Pont à Steenhuize-Wijnhuize destiné à surplomber le nouveau tracé de la N42 (Wikipedia - DietrichM)

Les ponts inutiles, ça, on est champions, notamment ceux entre Varsenare et Jabbeke, deux ouvrages inachevés (posés construits ? Perdus ?) au milieu d’une prairie. C’étaient des éléments de l’autoroute entre Zeebrugge et Calais qui n’a jamais été réalisée. Un autre pont à Steenhuize construit, mais là aussi pas de route pour y accéder ; un autre sur le canal Albert, à Ham toujours pas de route. À Hingeon, à l’extrémité d’une petite route de campagne qui ne mène nulle part se trouve, devinez quoi ? Un pont (gagné !) surplombant une de nos belles autoroutes et conduisant tout droit dans un champ. Ici c’est encore plus dramatiquement idiot, un autre pont qui lui fonctionne très bien est situé à 200 mètres de l’ouvrage inutile…

Nous sommes aussi les spécialistes des échangeurs autoroutiers inutiles qui ne mènent nulle part ou tournent sur eux-mêmes, des métros inachevés… Le sommet est à Liège avec des centaines de mètres de galeries qui servent d’entrepôts. Je parle de métros mais on a un historique de l’inutile et dispendieux chez nous. Un exemple, la ligne de chemin de fer Bertrix-Carignan en France qui est la voie de chemin de fer qui a coûté le plus cher à réaliser chez nous, mais n’a quasiment jamais été exploitée sauf par les Allemands en 1914-1918 et 1940-1945, car il s’agit de l’itinéraire le plus court pour faire Charleville-Berlin (en 1914-1918, le commandement allemand était à Charleville-Mézières) et Paris-Berlin (en 1940-1945).

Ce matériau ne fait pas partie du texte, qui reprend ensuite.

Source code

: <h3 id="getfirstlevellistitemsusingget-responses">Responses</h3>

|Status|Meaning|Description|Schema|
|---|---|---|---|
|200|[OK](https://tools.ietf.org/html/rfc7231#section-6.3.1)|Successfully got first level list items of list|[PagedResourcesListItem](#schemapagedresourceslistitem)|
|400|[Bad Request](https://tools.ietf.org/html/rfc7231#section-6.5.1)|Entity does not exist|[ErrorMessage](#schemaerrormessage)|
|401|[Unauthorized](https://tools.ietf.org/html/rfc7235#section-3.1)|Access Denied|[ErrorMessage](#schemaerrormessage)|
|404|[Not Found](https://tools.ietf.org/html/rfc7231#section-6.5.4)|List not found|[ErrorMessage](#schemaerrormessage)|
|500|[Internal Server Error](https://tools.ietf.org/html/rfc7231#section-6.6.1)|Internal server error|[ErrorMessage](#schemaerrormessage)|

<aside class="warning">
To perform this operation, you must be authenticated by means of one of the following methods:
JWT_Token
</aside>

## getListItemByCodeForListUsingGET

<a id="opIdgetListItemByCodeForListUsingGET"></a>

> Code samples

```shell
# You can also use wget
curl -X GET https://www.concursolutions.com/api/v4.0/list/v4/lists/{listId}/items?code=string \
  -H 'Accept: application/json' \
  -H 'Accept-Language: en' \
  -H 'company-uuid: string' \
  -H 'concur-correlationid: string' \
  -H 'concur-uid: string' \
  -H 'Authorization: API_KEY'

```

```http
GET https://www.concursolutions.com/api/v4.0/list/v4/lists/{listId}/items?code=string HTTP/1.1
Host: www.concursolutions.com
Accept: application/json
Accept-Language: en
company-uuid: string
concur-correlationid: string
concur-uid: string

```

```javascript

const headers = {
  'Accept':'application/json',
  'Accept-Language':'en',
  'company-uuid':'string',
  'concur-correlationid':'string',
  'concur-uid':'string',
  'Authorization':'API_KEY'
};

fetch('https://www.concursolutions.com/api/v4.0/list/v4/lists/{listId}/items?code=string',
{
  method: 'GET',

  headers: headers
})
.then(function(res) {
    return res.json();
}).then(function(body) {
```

Si vous ajoutez à cela les travaux par forcément inutiles, mais disons « pas nécessaires », c’est-à-dire ceux dus à la volonté d’avoir une politique d’» égalité régionale » selon laquelle, à chaque fois que l’on donnait un subside à une partie du pays, il fallait donner la même chose à l’autre.

 

Les réseaux d’enseignements, tous les niveaux de pouvoir, on est en droit de se demander comment on n’est pas encore plus endettés. Encore bien qu’une partie de la population belge s’arrange pour remplir les caisses que certains autres s’empressent de dilapider (ça, c’est limite poujadiste, j’avoue…) Mais tout cela, c’est certainement n’importe quoi et on peut se réjouir de voir l’un ou l’autre expert monter au créneau pour balayer tout cela d’un revers de la main, dire « c’est absolument faux » et encore une fois nous sauver.